_TASK OBJECTIVE_.
Keeping every word in place, write out the entries that come next.

[[ DATA TO PROCESS, beginning ]]

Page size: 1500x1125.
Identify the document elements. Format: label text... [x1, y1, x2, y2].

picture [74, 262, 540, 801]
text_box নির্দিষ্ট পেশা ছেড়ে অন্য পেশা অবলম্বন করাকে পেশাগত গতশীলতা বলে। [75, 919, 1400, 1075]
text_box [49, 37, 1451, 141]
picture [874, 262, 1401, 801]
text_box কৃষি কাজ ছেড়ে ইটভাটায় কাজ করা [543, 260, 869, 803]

[[ DATA TO PROCESS, end ]]

_REPLY TO THE TASK_.
Page size: 1500x1125.
Identify the document elements. Format: label text... [x1, y1, x2, y2].

picture [74, 262, 540, 801]
text_box নির্দিষ্ট পেশা ছেড়ে অন্য পেশা অবলম্বন করাকে পেশাগত গতশীলতা বলে। [75, 919, 1400, 1075]
text_box [49, 37, 1451, 141]
picture [874, 262, 1401, 801]
text_box কৃষি কাজ ছেড়ে ইটভাটায় কাজ করা [543, 260, 869, 803]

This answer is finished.